§ Enunciado del ejercicio:
Transcribe sin cambios el pasaje de la crónica sobre Juan Vicente Torrealba que arranca con las palabras que contienen "ELIZABETH ARAUJO –" y concluye con "de su cabeza.".

§ Fragmento del texto:
#####
ELIZABETH ARAUJO –
Cada mañana, cuando el sol de las 10 se hace dócil y atraviesa sin tocar las hojas de los árboles, aparecía el maestro. Lento, apoyándose del bastón y escoltado por la chica que le atendía, el maestro recorría la placita aérea entre los edificios de la urbanización, y si algún vecino mayor de 50 años le adivinaba y saludaba, Juan Vicente Torrealba asentía con el movimiento tardío de su cabeza.
Hay en este artista, que en el conjunto residencial Juan Pablo II, en Caracas, tiene como un patrimonio ignorado, una rara sensación de eternidad que dimana a su alrededor. Pese haber arribado a los 100 años, su lejanía con la bulliciosa actividad de compositor e intérprete que le dio fama, no se ha apresurado en envejecerlo. Quien le estrechó la mano hace medio siglo podría identificarlo sin dudar, porque Juan Vicente conserva su porte de hombre grueso, la cara ancha de llanero, el cabello aindiado y el sombrero que no le abandona.
Aunque procuro no ser infiel a mi memoria, conservo la emoción de la entrevista que nos concedió un sábado en la mañana aprovechando nuestra vecindad, y que terminamos con chupitos de Amareto y ron, a pesar de los consejos del médico y los regaños de Mirtha, su esposa, con quien terminaría siendo mi gran amiga. El maestro Juan Vicente me hizo conocer ese día la magia del arpa y dio cuenta de las anécdotas salpicadas con travesuras de su vida mundana. Fue una tarde gratificante donde hizo escala en los recuerdos de su juventud y en las noches de éxito.
Ver salir de sus manos los sonidos del Concierto en la Llanura, Muchacha de ojazos negros o Barquisimeto, fue para mí una emoción inmensa como haber desenterrado un tesoro. Lo imagino siendo el mismo pero algo disminuido en su fortaleza y entusiasmo. Y no sé si prosigue con las caminatas, debido a la inseguridad que acecha al Montalbán que una vez fue tranquilo. Pero no olvido el regalo de esa tarde de anécdotas y fresca, recibir su calidez y captar la sabiduría del llanero plasmada en una sonrisa. Feliz cumpleaños, maestro.
#####
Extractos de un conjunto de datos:
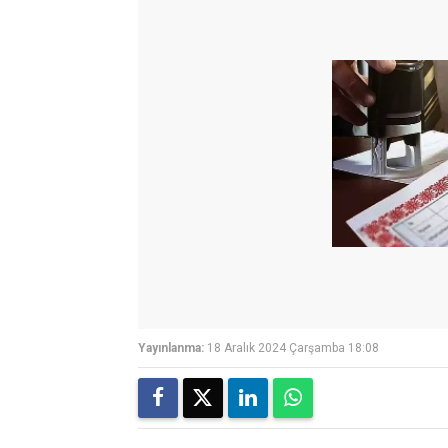
Yayınlanma:
18 Aralık 2024 Çarşamba 18:08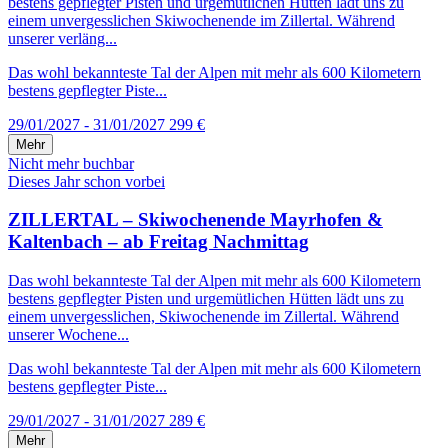
bestens gepflegter Pisten und urgemütlichen Hütten lädt uns zu
einem unvergesslichen Skiwochenende im Zillertal. Während
unserer verläng...
Das wohl bekannteste Tal der Alpen mit mehr als 600 Kilometern
bestens gepflegter Piste...
29/01/2027 - 31/01/2027
299 €
Mehr
Nicht mehr buchbar
Dieses Jahr schon vorbei
ZILLERTAL – Skiwochenende Mayrhofen &
Kaltenbach – ab Freitag Nachmittag
Das wohl bekannteste Tal der Alpen mit mehr als 600 Kilometern
bestens gepflegter Pisten und urgemütlichen Hütten lädt uns zu
einem unvergesslichen, Skiwochenende im Zillertal. Während
unserer Wochene...
Das wohl bekannteste Tal der Alpen mit mehr als 600 Kilometern
bestens gepflegter Piste...
29/01/2027 - 31/01/2027
289 €
Mehr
#####
§ Resultado del ejercicio:
ELIZABETH ARAUJO –
Cada mañana, cuando el sol de las 10 se hace dócil y atraviesa sin tocar las hojas de los árboles, aparecía el maestro. Lento, apoyándose del bastón y escoltado por la chica que le atendía, el maestro recorría la placita aérea entre los edificios de la urbanización, y si algún vecino mayor de 50 años le adivinaba y saludaba, Juan Vicente Torrealba asentía con el movimiento tardío de su cabeza.